Figure 4. The WNV SLI/II/III forms a direct interaction with human OAS1.

(A) EMSA for OAS1 (100 nM) binding to the SLI/II/III under non-denaturing conditions. (B) EMSA for OAS1 (100 nM) binding to SLI+II under non-denaturing conditions. (C) Non-denaturing gel electrophoresis of SLI/II/III truncations (100 nM) in the presence or absence of OAS1 (400 nM). In all cases, 8% native TBE gels were used and stained with Sybr Gold (Invitrogen, USA) to visualize RNA-containing species.

Figure 5. Catalytic activation of OAS1 by the SLI/II/III and its truncations.

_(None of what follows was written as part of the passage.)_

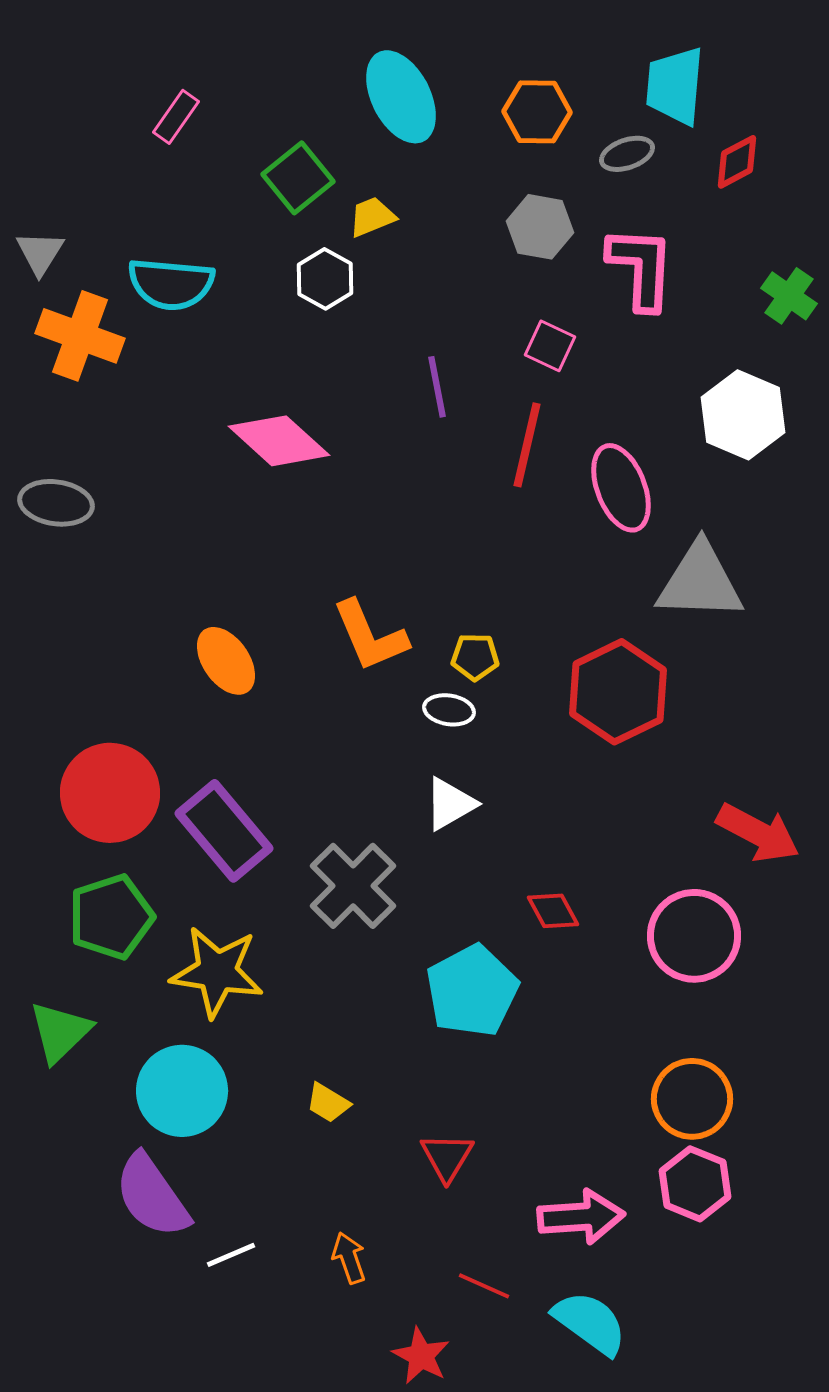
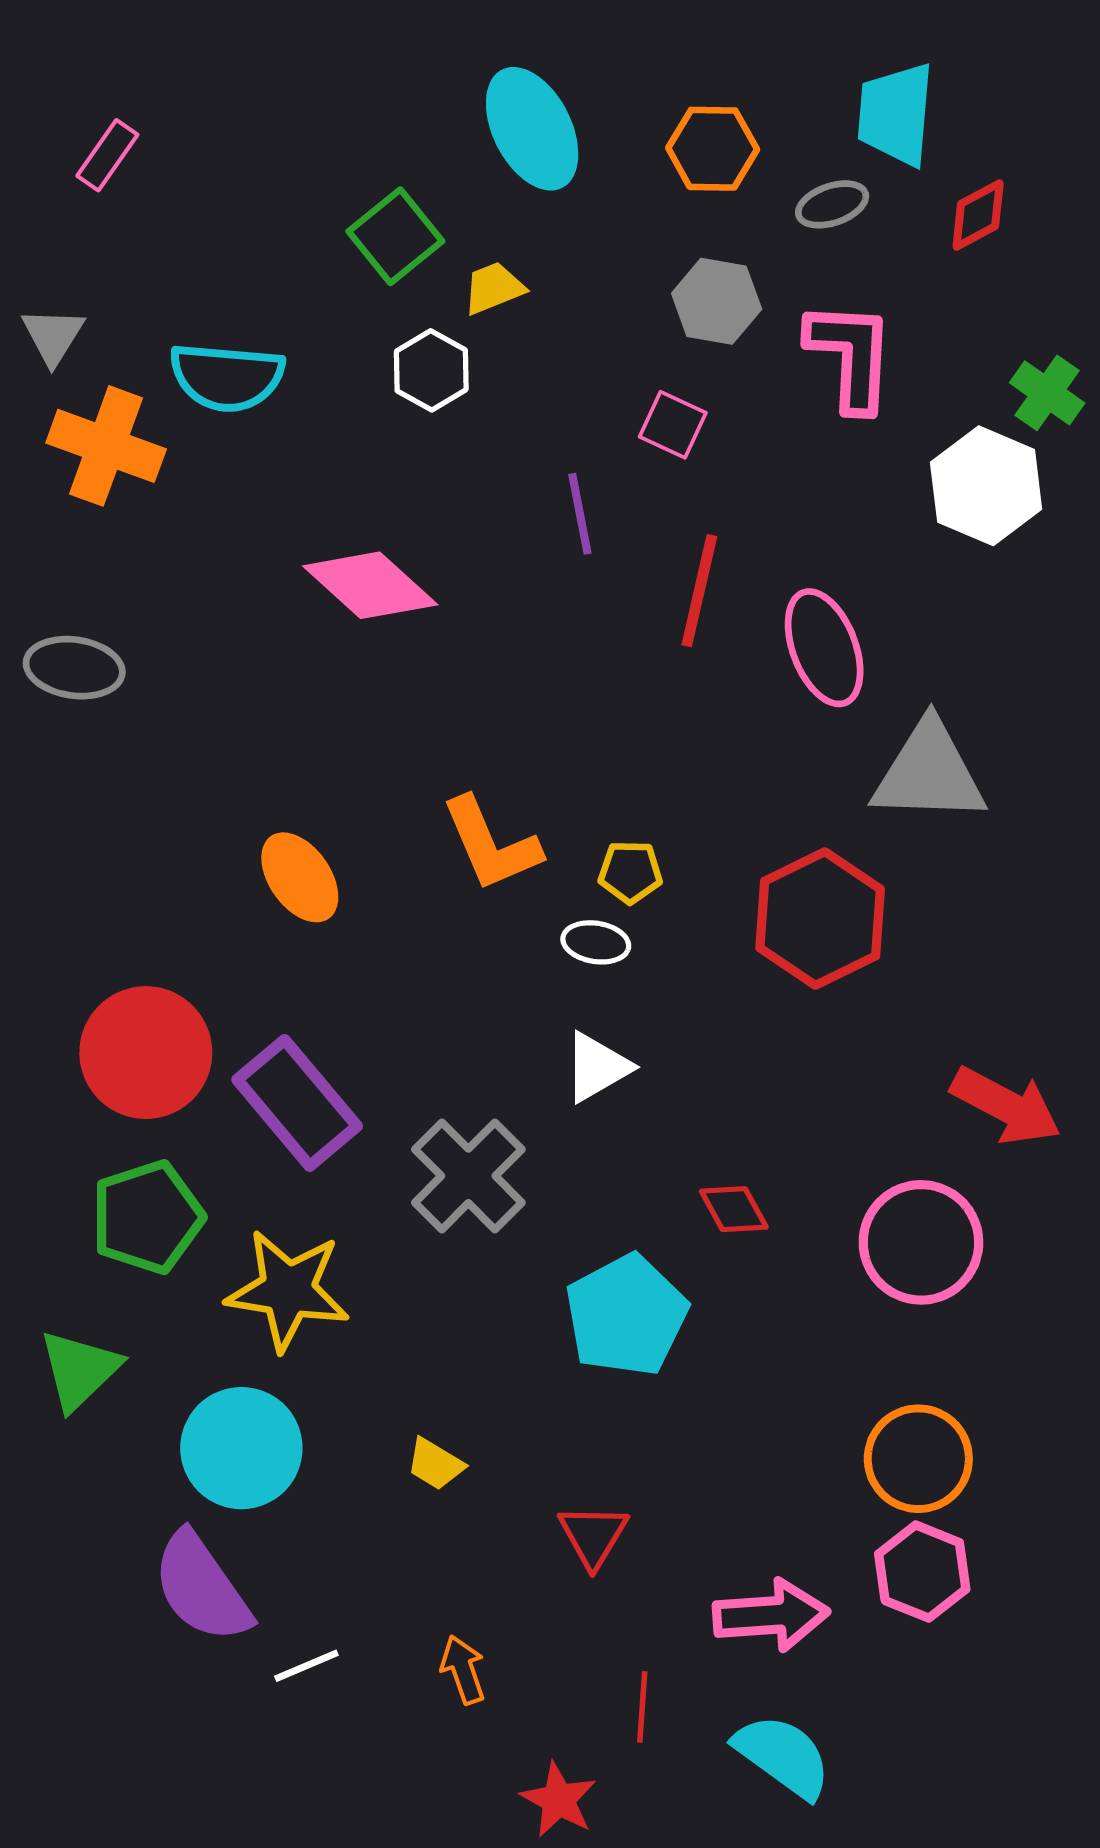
pink rectangle: (176, 117) -> (107, 155), moved
pink square: (550, 346) -> (673, 425), moved
white hexagon: (743, 415) -> (986, 486), moved
red line: (484, 1286) -> (642, 1707), turned 70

(A) Purified OAS1 (300 nM) and RNA (300 nM) were incubated in the presence of ATP (2 mM) and MgCl₂ (5 mM) at 37°C, quenched at time points from 0–180 minutes, and 2′-5′(A) chain formation quantitated by PP_i detection. In all cases, errors represent the standard deviation from at least 3 replicates, and ssRNA represents a single-stranded negative control. (B) Enzymatic activity of OAS1 (400 nM) shown as a function of RNA concentration. Linear regression analysis of the initial velocity was used to determine OAS1 activity and the error in the analysis represented as error bars.

Figure 6. Analysis of OAS1 mutants.

(A) Pair distribution function versus particle radius obtained from GNOM analysis for wild-type OAS1 (red), R195E (blue) and K199E (green). Inset, is a SDS-polyacrylamide gel presenting wild type and mutant OAS1s that suggests that all constructs have similar molecular weight. (B) EMSA for OAS1 and mutants (100 nM) binding to WNV SLI/II/III under non-denaturing conditions. (C) Reactions containing purified OAS1 or OAS1 mutants (300 nM) and RNA (300 nM) quenched at time points from 0–180 minutes followed by quantification of PP_i production. In all cases, errors represent the standard deviation from at least 3 replicates, and ssRNA represents a single-stranded negative control. (D) Enzymatic activity of OAS1 or OAS1 mutants (400 nM) shown as a function of RNA concentration. Linear regression analysis of the initial velocity was used to determine OAS1 activity and the error in the analysis represented as error bars.